-- START OF Quoted text --

Appellant summarizes the trial record at trial as follows: “The hearsay statement that [appellant] stabbed Green was repeatedly put before the jury by several witnesses. On the other hand, not one prosecution witness testified that she saw appellant stab Green or threaten him with a knife.” The record supports appellant’s synopsis of the evidence.
At trial, Renee Hart testified that she heard a female say in a hysterical voice, “Why Fred stab that man?” She claimed that she did not know who said it or whether the person was inside or outside the house. The court overruled appellant’s hearsay objection to this testimony.
Devincenzia Baker testified that when she came out of the bathroom during the party, she heard LaTanya Coleman in the backyard say, “Fred stabbed Tone.” She indicated LaTanya said it loudly and energetically. Devincenzia testified it had to be LaTanya because she and Letitia Hunt were the only ones in the backyard and she knew it was not Letitia. She testified, “I know their voice.” “I know it was [La]Tanya for sure who said it.” The court overruled appellant’s hearsay objection to this testimony.
Subsequently, Carol Baker testified that she was in the living room at the time of the stabbing and “somebody said Fred had stabbed Tone.” She could not identify the speaker, but thought that it was probably LaTanya or Leticia who said it.
LaTanya Coleman testified she was standing near her house when “the next thing I knew I saw [Antonio Green] running across the street, running towards his house. He was stabbed in the chest.” She denied being the person who said that appellant stabbed Green. She claimed that she did not see the stabbing, and did not know who stabbed Green. She did see Green with his hand on his chest and he was bleeding. She assumed Green was stabbed at the party. When defense counsel asked LaTanya during cross-examination, “Did you yell, Oh, my God, Tone’s been stabbed, something like that?, ” she answered, “I probably did.” She also admitted that she told Green’s mother that appellant was the person who stabbed Green. She explained that she identified appellant as the perpetrator because that is what other people had said.
Evidence Code section 1240 provides an exception to the hearsay rule for spontaneous declarations. In order to qualify as a spontaneous declaration, “ ‘(1) there must be some occurrence startling enough to produce this nervous excitement and render the utterance spontaneous and unreflecting; (2) the utterance must have been before there has been time to contrive and misrepresent, i.e., while the nervous excitement may be supposed still to dominate and the reflective powers to be yet in abeyance; and (3) the utterance must relate to the circumstance of the occurrence preceding it.’ [Citations.]” (People v. Poggi (1988) 45 Cal.3d 306, 318.)
As appellant emphasizes, “a hearsay statement, even if otherwise spontaneous, is admissible only if it relates to an event the declarant perceived personally. Otherwise, the statement would be hearsay on hearsay and admissible only if each layer of hearsay separately met the requirements of an exception to the hearsay rule. [Citation.]” (People v. Phillips (2000) 22 Cal.4th 226, 235.) “ ‘It must, therefore, appear “in some way, at least, and with some degree of persuasive force” that the declarant was a witness to the event to which his utterance relates. [Citations.] Although this does not require direct proof that the declarant actually witnessed the event and a persuasive inference that he did is sufficient, the fact that the declarant was a percipient witness should not be purely a matter of speculation or conjecture. [Citations.]’...” (People v. Provencio (1989) 210 Cal.App.3d 290, 302-303 (Provencio), quoting Ungefug v. D’Ambrosia (1967) 250 Cal.App.2d 61, 68.)

-- END OF Quoted text --

* _Written exercise 1_:
In the court opinion, why must an otherwise spontaneous hearsay statement relate to an event the declarant saw personally? Answer in one to three sentences.
* _Written exercise 2_:
Carry on the court opinion from the point where it stops.

-- START OF Information supplied --

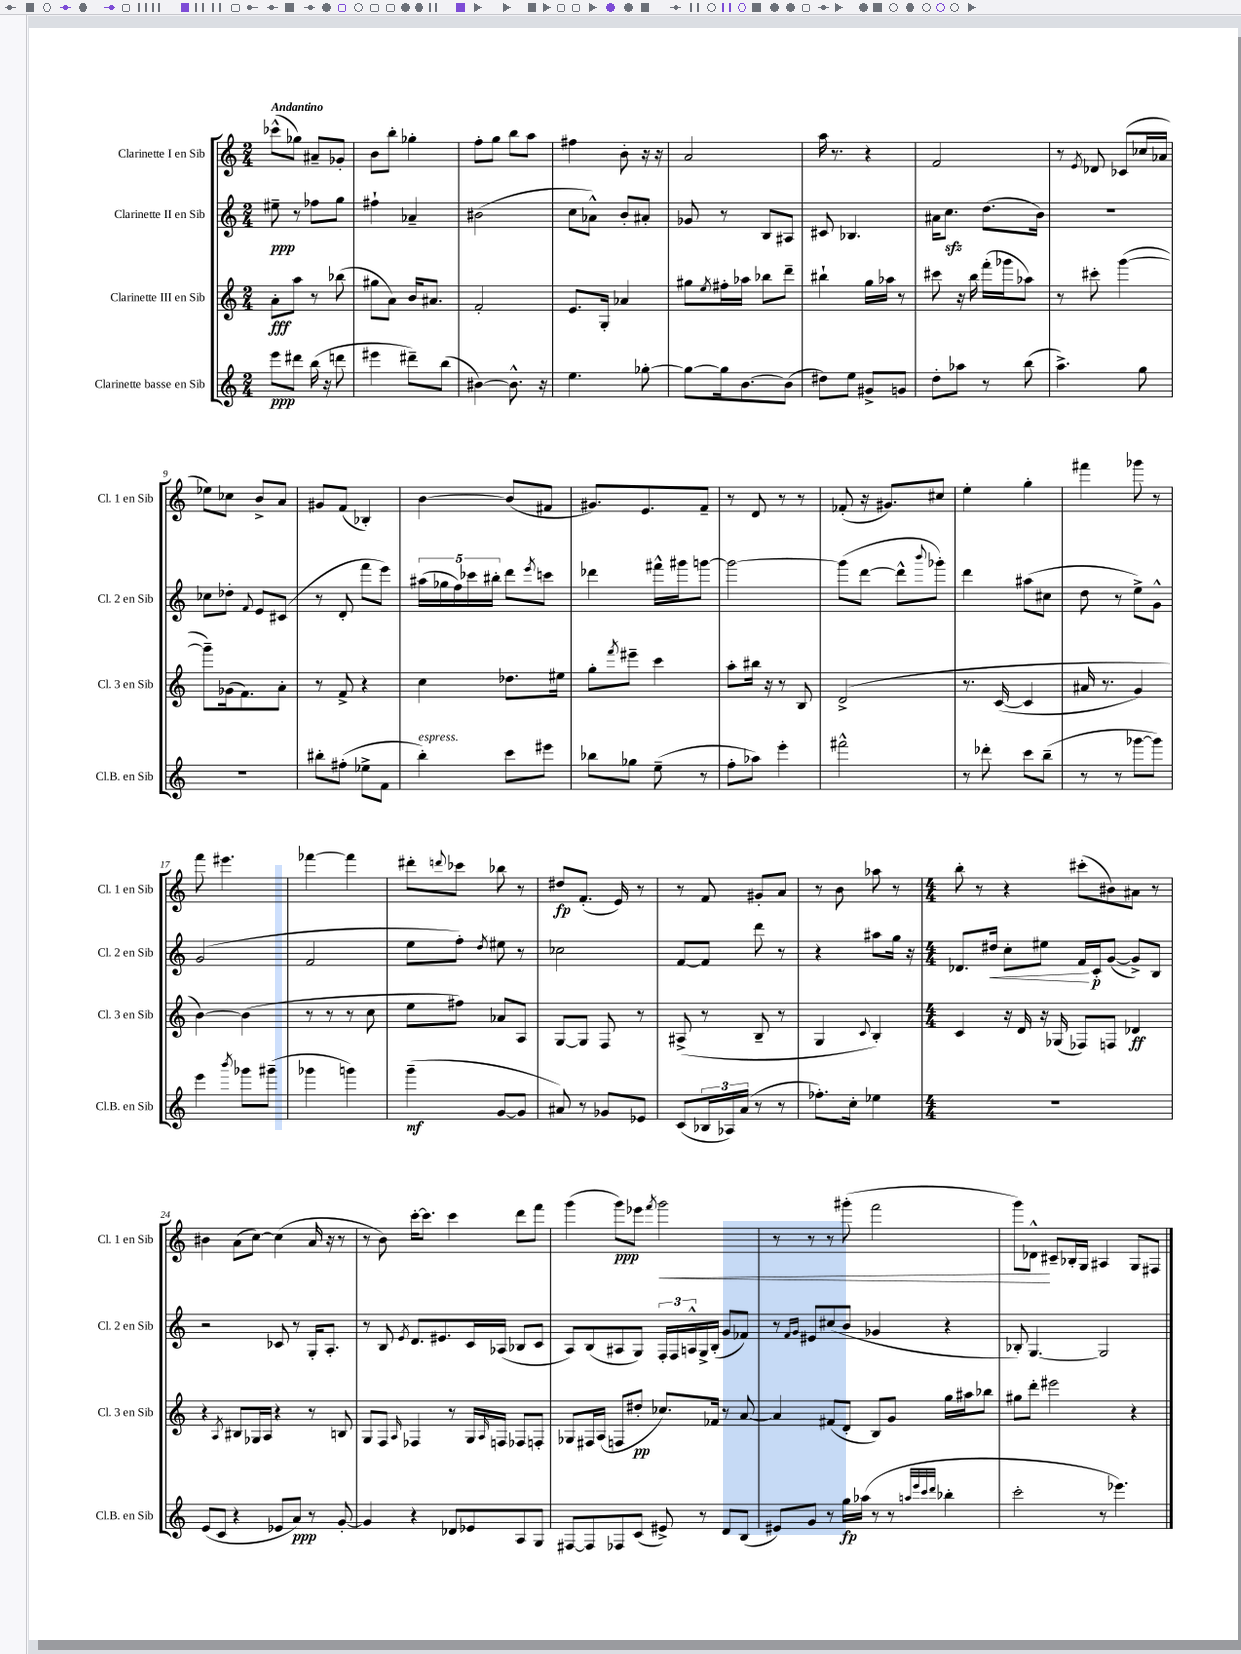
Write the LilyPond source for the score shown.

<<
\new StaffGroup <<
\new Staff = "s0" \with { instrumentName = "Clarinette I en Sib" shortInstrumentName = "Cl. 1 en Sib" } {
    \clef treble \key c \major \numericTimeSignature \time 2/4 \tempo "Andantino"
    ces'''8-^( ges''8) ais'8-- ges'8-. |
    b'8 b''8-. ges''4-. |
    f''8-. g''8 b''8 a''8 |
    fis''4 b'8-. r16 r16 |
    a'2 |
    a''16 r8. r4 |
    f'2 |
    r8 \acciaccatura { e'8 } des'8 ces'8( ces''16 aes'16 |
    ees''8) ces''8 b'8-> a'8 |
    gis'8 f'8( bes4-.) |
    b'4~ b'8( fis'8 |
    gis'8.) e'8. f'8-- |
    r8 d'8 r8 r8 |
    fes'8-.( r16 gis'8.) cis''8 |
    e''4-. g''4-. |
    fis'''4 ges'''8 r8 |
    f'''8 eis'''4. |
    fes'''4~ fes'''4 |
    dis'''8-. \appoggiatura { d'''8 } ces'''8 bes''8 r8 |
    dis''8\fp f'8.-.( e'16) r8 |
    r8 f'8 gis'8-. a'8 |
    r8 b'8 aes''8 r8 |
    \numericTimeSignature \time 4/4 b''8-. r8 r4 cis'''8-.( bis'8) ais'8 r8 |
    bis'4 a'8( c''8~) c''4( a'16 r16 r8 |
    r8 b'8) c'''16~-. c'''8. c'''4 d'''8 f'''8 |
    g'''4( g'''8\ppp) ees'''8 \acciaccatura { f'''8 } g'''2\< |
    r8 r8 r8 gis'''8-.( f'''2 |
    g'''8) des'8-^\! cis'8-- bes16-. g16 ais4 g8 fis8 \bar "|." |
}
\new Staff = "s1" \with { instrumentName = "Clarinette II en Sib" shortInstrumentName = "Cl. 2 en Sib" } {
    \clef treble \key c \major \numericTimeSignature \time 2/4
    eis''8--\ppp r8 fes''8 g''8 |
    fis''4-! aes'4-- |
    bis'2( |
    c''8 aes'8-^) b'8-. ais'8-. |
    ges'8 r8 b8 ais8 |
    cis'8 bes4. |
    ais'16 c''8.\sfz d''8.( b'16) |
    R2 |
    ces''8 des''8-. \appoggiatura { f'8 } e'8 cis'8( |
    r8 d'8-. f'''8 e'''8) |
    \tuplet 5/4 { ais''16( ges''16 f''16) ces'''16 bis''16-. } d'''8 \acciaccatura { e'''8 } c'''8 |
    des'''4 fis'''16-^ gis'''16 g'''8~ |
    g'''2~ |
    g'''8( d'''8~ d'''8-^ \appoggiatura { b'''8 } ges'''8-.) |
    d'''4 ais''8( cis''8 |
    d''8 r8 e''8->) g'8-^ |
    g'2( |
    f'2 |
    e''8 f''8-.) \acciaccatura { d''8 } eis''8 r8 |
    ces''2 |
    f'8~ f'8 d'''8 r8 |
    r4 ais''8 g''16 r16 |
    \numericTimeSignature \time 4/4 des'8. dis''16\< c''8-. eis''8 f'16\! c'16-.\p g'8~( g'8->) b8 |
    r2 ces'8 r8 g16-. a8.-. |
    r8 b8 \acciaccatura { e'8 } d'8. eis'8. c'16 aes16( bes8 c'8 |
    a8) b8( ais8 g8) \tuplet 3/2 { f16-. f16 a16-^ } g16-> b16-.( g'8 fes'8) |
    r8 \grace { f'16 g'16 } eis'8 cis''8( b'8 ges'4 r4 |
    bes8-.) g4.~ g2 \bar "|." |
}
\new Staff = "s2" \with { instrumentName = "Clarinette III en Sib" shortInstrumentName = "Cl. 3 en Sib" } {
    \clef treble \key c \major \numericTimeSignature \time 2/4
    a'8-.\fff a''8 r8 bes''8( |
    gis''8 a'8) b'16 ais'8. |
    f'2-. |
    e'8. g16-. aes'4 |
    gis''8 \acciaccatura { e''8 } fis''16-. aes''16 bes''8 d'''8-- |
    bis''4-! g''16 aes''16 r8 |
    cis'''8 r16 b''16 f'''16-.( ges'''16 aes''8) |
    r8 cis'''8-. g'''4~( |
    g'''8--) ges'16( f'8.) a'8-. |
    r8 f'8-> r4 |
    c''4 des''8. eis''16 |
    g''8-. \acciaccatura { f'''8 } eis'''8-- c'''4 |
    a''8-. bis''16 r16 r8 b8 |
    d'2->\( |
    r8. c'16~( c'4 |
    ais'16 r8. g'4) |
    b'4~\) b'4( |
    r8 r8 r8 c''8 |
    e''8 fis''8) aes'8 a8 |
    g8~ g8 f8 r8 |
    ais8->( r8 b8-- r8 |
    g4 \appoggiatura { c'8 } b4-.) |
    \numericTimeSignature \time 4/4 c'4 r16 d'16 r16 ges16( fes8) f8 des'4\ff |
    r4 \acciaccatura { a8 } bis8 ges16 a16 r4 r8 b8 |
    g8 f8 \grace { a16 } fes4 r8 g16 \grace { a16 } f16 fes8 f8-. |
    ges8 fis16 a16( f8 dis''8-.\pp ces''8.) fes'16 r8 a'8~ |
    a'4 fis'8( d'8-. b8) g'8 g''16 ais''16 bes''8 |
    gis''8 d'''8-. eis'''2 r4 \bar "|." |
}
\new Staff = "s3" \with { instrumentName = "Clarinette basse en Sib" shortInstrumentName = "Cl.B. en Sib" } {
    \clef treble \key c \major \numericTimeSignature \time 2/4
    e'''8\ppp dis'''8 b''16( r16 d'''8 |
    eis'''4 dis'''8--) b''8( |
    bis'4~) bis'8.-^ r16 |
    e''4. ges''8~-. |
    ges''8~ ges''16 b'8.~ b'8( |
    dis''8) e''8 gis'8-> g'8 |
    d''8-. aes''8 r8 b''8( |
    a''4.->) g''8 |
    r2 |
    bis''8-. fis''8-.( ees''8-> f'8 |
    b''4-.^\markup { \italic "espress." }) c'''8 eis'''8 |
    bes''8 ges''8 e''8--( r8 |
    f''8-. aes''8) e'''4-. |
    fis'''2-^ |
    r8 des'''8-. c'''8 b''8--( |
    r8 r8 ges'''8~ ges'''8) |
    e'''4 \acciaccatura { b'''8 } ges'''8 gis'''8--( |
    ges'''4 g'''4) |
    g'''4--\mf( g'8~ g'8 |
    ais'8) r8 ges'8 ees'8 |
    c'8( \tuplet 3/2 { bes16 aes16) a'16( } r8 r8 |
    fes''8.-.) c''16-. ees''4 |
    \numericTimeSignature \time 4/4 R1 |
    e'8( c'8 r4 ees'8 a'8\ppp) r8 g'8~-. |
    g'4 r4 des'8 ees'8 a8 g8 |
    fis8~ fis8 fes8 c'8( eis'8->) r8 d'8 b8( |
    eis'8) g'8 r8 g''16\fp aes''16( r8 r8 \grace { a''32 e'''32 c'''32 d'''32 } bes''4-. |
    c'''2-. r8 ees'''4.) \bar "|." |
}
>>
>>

-- END OF Information supplied --

* _Exercise result 1_:
If the declarant did not perceive the event personally, the statement would be hearsay on hearsay. It would then be admissible only if each layer of hearsay separately met the requirements of an exception to the hearsay rule.

* _Exercise result 2_:
The “foundation, or preliminary fact [required to admit a spontaneous declaration], require[s] only proof by a preponderance of the evidence. [Citation.] In making its factual determination the trial court exercises discretion. [Citation.] If substantial evidence supports the exercise of that discretion we must uphold it. [Citation.]” (People v. Anthony O. (1992) 5 Cal.App.4th 428, 433-434; People v. Brown (2003) 31 Cal.4th 518, 541-542; People v. Phillips, supra, 22 Cal.4th at p. 236; People v. Saracoglu (2007) 152 Cal.App.4th 1584, 1588-1589.) With these principles in mind, we turn to appellant’s arguments.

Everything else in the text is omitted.